Une chronique siamoise et sociétale de Patrick Chesneau
Cette déconvenue vous arrivera souvent au pays du sourire parfois crispé si vous visitez des temples bouddhistes, des bâtiments publics, des sites culturels et même certains commerces.
À l’origine de ce qui peut s’avérer être une mésaventure plutôt cocasse, une règle immuable dans la plupart des pays d’Orient : Il est impératif de se déchausser avant d’entrer dans un édifice. Peu importe sa dimension et quelle que soit la typologie de cette pièce non subalterne de votre habillement.
Ôter ses souliers, se délester de ses chaussures, fût-ce des claquettes caoutchoutées, des tongs en plastique, des flip-flops. Et toute la gamme des sandales et escarpins. Il va sans dire que les pataugas, bottes et talons aiguilles sont proscrits d’office.
En l’occurrence, la tradition se mêle d’une histoire de semelles.

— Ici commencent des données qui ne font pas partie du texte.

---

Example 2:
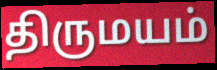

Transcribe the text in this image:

திருமயம்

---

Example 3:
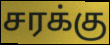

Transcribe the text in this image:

சரக்கு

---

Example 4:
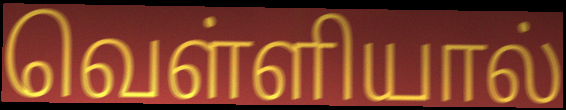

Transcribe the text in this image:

வெள்ளியால்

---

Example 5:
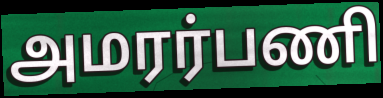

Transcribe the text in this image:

அமரர்பணி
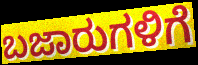
ಬಜಾರುಗಳಿಗೆ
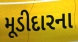
મૂડીદારના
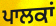
ਪਾਲਕਾਂ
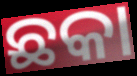
ଛକା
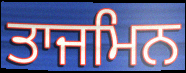
ਤਾਜਮਿਨ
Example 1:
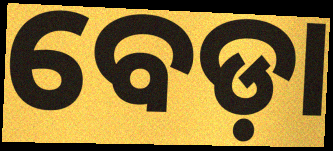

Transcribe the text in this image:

ବେଡ଼ା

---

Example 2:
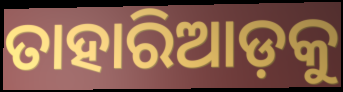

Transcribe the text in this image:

ତାହାରିଆଡ଼କୁ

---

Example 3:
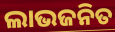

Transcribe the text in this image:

ଲାଭଜନିତ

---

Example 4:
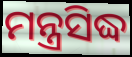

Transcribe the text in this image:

ମନ୍ତ୍ରସିଦ୍ଧ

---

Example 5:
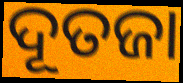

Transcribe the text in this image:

ଦୂତଜା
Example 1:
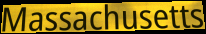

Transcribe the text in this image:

Massachusetts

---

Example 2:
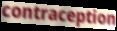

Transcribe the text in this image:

contraception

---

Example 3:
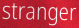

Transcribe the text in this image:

stranger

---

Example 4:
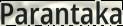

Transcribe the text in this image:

Parantaka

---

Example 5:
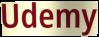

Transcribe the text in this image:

Udemy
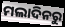
ମଲାଦିନରୁ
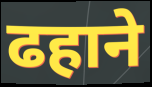
ढहाने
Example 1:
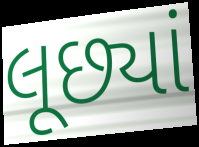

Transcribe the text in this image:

લૂછ્યાં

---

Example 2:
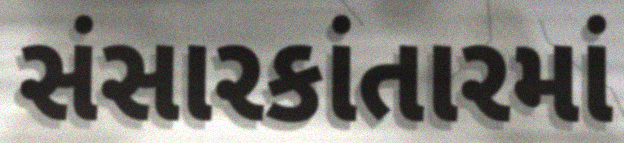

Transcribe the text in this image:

સંસારકાંતારમાં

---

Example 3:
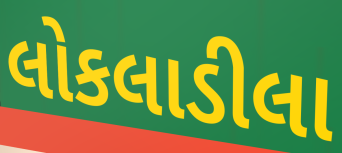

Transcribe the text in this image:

લોકલાડીલા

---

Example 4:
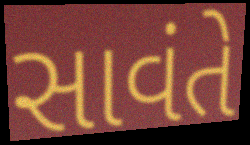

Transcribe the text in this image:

સાવંતે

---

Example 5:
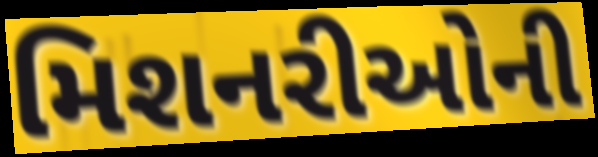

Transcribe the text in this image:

મિશનરીઓની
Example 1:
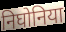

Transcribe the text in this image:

निघोनिया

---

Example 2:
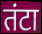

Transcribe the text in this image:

तंटा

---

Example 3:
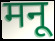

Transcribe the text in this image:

मनू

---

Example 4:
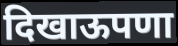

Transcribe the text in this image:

दिखाऊपणा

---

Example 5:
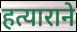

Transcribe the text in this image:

हत्याराने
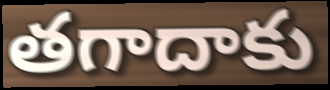
తగాదాకు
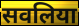
सवलिया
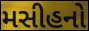
મસીહનો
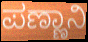
ಪಣ್ಣಾನಿ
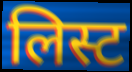
लिस्ट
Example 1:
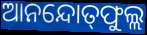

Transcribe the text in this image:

ଆନନ୍ଦୋତ୍‍ଫୁଲ୍ଲ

Les motifs d’une telle obligation sont multiples : manifestation de respect dans les lieux de culte, concomitamment avec un indéfectible souci de propreté. Règle d’or : On n’amène pas avec soi les miasmes du dehors et les impuretés de l’extérieur. Coutume et hygiène vont de pair, c’est le cas de le dire. De même que bienséance et savoir-vivre. Sinon, vous risquez la mise à pied pour manquement grave à la culture vernaculaire.

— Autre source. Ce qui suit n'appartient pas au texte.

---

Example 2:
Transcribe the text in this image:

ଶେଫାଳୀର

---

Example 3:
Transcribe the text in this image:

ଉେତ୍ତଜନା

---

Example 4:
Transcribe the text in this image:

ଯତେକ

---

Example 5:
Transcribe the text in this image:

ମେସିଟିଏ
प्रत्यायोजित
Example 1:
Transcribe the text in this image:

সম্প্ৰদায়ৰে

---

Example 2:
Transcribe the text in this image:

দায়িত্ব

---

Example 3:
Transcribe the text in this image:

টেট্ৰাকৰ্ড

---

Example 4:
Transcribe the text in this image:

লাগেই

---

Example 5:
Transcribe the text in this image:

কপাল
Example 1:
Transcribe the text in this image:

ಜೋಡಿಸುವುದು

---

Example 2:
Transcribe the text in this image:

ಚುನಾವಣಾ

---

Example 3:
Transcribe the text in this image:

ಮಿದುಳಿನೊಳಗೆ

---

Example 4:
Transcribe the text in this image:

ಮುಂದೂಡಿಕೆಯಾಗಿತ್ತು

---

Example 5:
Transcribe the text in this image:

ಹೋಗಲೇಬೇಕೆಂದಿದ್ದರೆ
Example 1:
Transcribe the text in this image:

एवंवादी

Un tel geste est observé en public, au surplus de ce qu’il convient de faire dans les lieux privés comme les domiciles, maisons, appartements, condos, simples chambres de location, logements, logis. En fait, toute la déclinaison de l’habitat intérieur siamois.
Au Royaume de Siam, on se rappelle que toute personne, thaïe comme étrangère, est née plantigrade
Dans ce contexte hautement culturel, il est recommandé au visiteur d’apprendre quelques mots essentiels en thaï : « embarras du choix », « perplexité », « dubitatif », « hésiter », « se tâter », « se perdre en conjectures »… Ce serait presque un glossaire pour manuel de survie.
La seule parade connue à ce jour, c’est d’arborer des chaussures très originales, sinon uniques, probablement fabriquées en série limitée. Elles doivent être distinctes et immédiatement identifiables. Éviter un ton chromatique trop commun. En clair, de couleur autre que le bleu. En somme, elles doivent sauter aux yeux. Jusqu’à pouvoir vous prévaloir d’un choix basé sur la rareté dans la partie basse de votre mise. Ne jamais être hors sol s’apparente ici à une ligne de conduite scrupuleuse.
Sinon, prévoyez de perdre une bonne demi-journée à retrouver ce qui vous appartient. Envisager un scénario empreint d’une certaine malhonnêteté par défaut : jeter votre dévolu sur une paire qui n’a jamais eu l’honneur de connaître votre voûte plantaire.
En cas d’embrouillamini, l’issue ultime sera de repartir pieds nus.